Un détail, pourtant, me fait penser que, peut-être, une entente est possible : nous portons toi et moi la même ceinture large avec une grosse boucle en fleur, comble du bon goût et de la tendance me semble-t-il alors. J’y vois là un signe de ralliement tacite. Alors, sans que je me souvienne qui fait le premier pas, il me semble que c’est toi oui, je suis à l’époque si timide, si sauvage que je m’étonne encore aujourd’hui de ne pas avoir fait fuir la terre entière, nous parlons. Tu aimes Bob Marley, je trouve ça cool. Plus tard tu m’avoueras que c’était pour avoir l’air cool justement, qu’en fait tu n’avais rien d’une fille qui écoute du reggae. Tu me demandes si j’ai mes règles, si mes parents sont divorcés, si j’ai déjà embrassé un garçon. Tu as l’air timide mais en fait tu ne l’es pas, tu choisis seulement les personnes à qui tu veux parler, tu ne sais pas très bien faire semblant. Et ça me paraît fou mais tu me choisis, moi. Je suis honorée. Tu es exigeante, tu n’es pas une fille légère. Je ne le suis pas vraiment non plus mais la musique, la foule et l’envie d’être aimée ont raison de mes barrières. Là où tu tiens ta ligne, je lâche parfois la mienne. J’ai autant besoin de lâcher que toi de tenir. Nous nous admirons mutuellement pour cela. Nous sommes intenses, passionnées, sensibles à se briser, fragiles à pleurer. Nous avons l’impression de nous être trompés d’époque. Nos rêves sont bien plus grands que nous, plein de cinéma, d’élans, de fougue, d’un César même pourquoi pas (la vie est si simple). Bien sûr nous aurons des enfants avec un homme qui nous adulera.
Nous serons ce genre de filles.
Très vite, nous nous habillons pareil, nous comportons pareil. Nos rêves s’alignent. Dans les magasins, nous prenons les sourires des commerçants pour une approbation quand il se foutent de nous. Nous ne voyons pas ça.

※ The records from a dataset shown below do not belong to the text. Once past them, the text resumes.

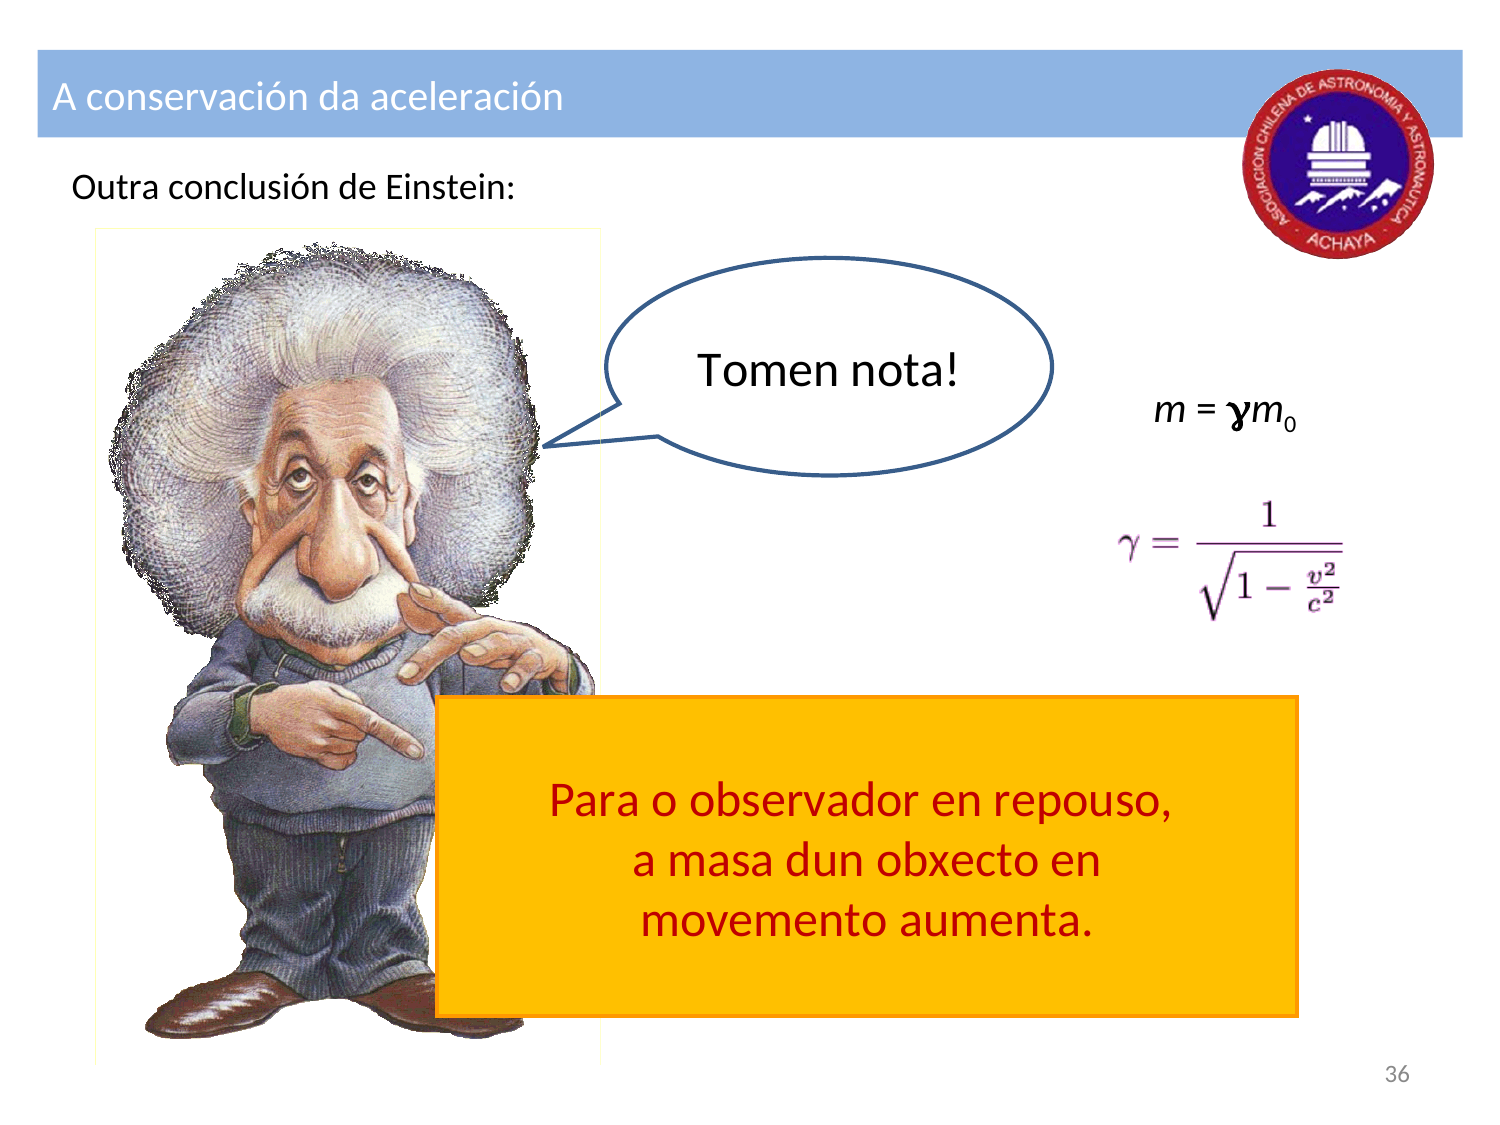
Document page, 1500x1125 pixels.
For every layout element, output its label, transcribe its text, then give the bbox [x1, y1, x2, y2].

text_box Tomen nota! [601, 257, 1053, 476]
text_box m = m0 [1138, 372, 1312, 446]
text_box Para o observador en repouso, a masa dun obxecto en movemento aumenta. [437, 697, 1298, 1017]
picture [1240, 67, 1436, 260]
text_box <número> [1074, 1042, 1426, 1103]
text_box A conservación da aceleración [37, 49, 1463, 138]
picture [95, 228, 601, 1065]
text_box Outra conclusión de Einstein: [56, 154, 1021, 215]
picture [1099, 475, 1374, 652]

Tu écris beaucoup, tout le temps, des cahiers, des carnets, des lettres que tu me donnes le matin avant d’entrer en cours, écrites de ton écriture ronde et posée que je jalouse, moi dont l’écriture trébuche et colle au papier. Je m’empêche de penser que nous sommes à l’image de nos écritures. Je me délecte de tes mots, si simples, si purs, si denses.
Nous partons faire du théâtre dans le même lycée, rencontrons d’autres personnes, nous éloignons pour quelques mois qui me semblent longs. Juste avant de passer le bac, en cours d’anglais, nous nous parlons à nouveau. Dans cette absence l’une de l’autre, nous sommes chacune tombées amoureuses, pour la première fois. Nous nous racontons tout. Il me semble que nous avons changé, que nous avons grandi. Tu me pardonnes. Tu sais, j’avais si honte de m’être éloignée de toi de cette façon, c’était moche, c’était indigne de nous. Quelle fille je pouvais être alors. Je ne te remercierais jamais assez d’avoir compris, d’avoir effacé, d’avoir gardé confiance en moi.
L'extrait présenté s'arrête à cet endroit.